Wednesday, November 5, 2014
Being Broken
In the quiet of a chilly autumn morning I sit with myself, shouldering a burden of thoughts that seem so preposterously heavy I'm not even sure how I manage to carry them all by myself. I wonder why I choose to carry them all by myself, instead of asking someone out there to help me bear the load. It feels impossible though, that I could just unload some of this, hand it off to someone else and be free from it.
In all my thinking and trying to figure things out, the only truth that keeps coming back to me is that of my own brokenness. I broke a long time ago, when I began to realize that life never quite lives up to the expectations we set for ourselves as children. I broke a little more when I found out that my differences--something as seemingly insignificant even as having red hair and freckles, could separate me from the love and acceptance of my peers. With every set-back, every disappointment, every failure, brokenness replaced my image of myself until finally, I sit here on a couch in someone else's world looking at myself, the broken pieces of me all askance from my effort to hold on to parts of me that I should probably let go.
Sometimes we break in such a way that our pieces don't fit back together the same way anymore..
I feel as though my life became a competition somewhere along the way. I wanted to prove to myself and to everyone else that my ideas about love, fairness, hope and faith could all exist in perfect harmony; I wanted them to exist without struggle, without boundary, without fear or loss. With every set-back though, I learned more and more that without struggle, without limitations, and especially without loss, the sweetest things in life become the very things we take for granted.
All those broken parts of me define me. I could strive for perfection and perhaps remain intact, never letting my human experience break through the thin shell of my outer existence, but then who would I be? What substance would I possess? I believe I would be an empty vessel, sealed off so tightly that no amount of love could ever make its way to my core.
If we seal ourselves away so completely, no outpouring of love, empathy, joy or goodwill can ever reach our hearts. We are often too afraid to open ourselves up the easy way and let love transform us. That resistance is why I sit here with these heavy thoughts and an even heavier heart, having poured out all I am trying to fill a vessel that can't even crack itself open enough to even let in a little of what I have to give. What I am will never be good enough. I possess no perfection to offer. I am scarred and still somewhat wounded. At times my weaknesses over take me, I hide myself away so I can hang on to parts of me that seem so necessary to keep, but only because no one offers me a safe place to surrender them.

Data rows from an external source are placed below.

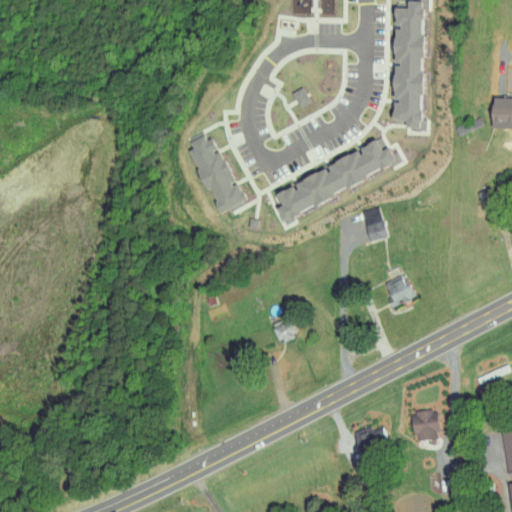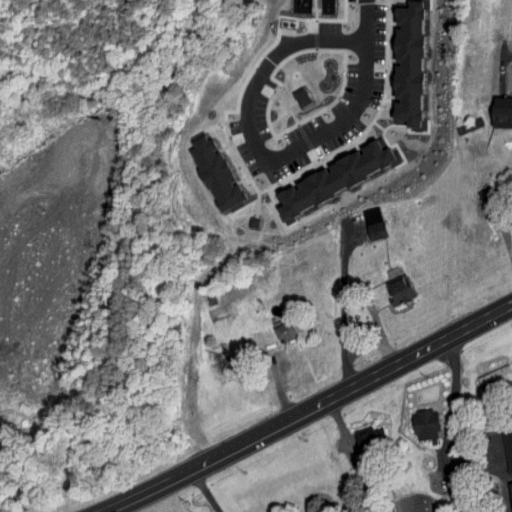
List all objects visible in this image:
building: (405, 60)
road: (503, 64)
building: (498, 106)
road: (267, 151)
building: (211, 170)
building: (331, 174)
building: (372, 222)
road: (506, 237)
building: (397, 290)
road: (340, 294)
building: (285, 331)
building: (269, 342)
road: (357, 351)
road: (278, 386)
road: (315, 410)
building: (365, 439)
building: (506, 448)
road: (204, 494)
building: (509, 494)
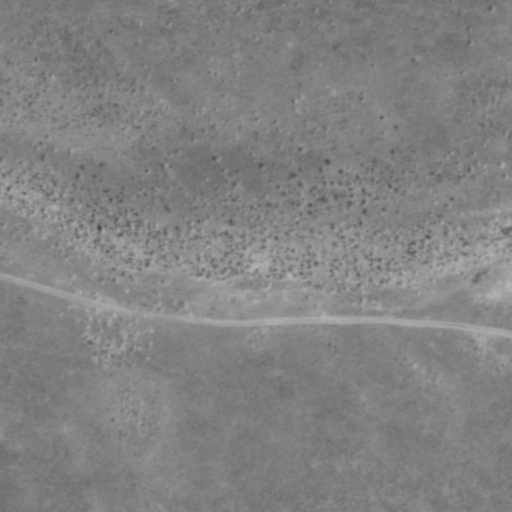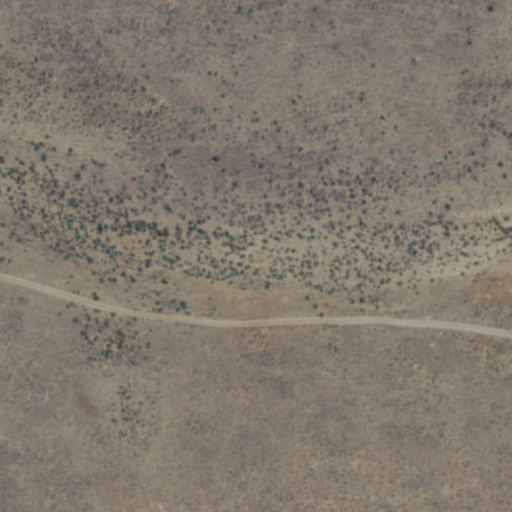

I need no judge or jury to tell me that I am so flawed and imperfect. I know this very well.
I seek only for the safety of acceptance as I seek to accept those around me. I wish for the peace of resting securely in the kind of knowledge that is only known by the soul when we are made whole by the unconditional love of someone who has the courage to help us piece ourselves back together.
Yes, I am broken and my soul is poured out. But brokenness is part of life. It shatters our ideas of perfection and challenges us, time and time again to redefine ourselves and what gives us meaning.
I sit here in the quiet of an autumn morning on someone else's couch, listening to a little fire crackling in the heater, the rush of cars on the highway outside and the sound of my own voice telling me to let go; let the scattered remains of who I am fall where they may so God, or the Universe or whomever will, can put me back together again. Because I am only able to make an abstract version of me, and that girl doesn't make sense to anyone.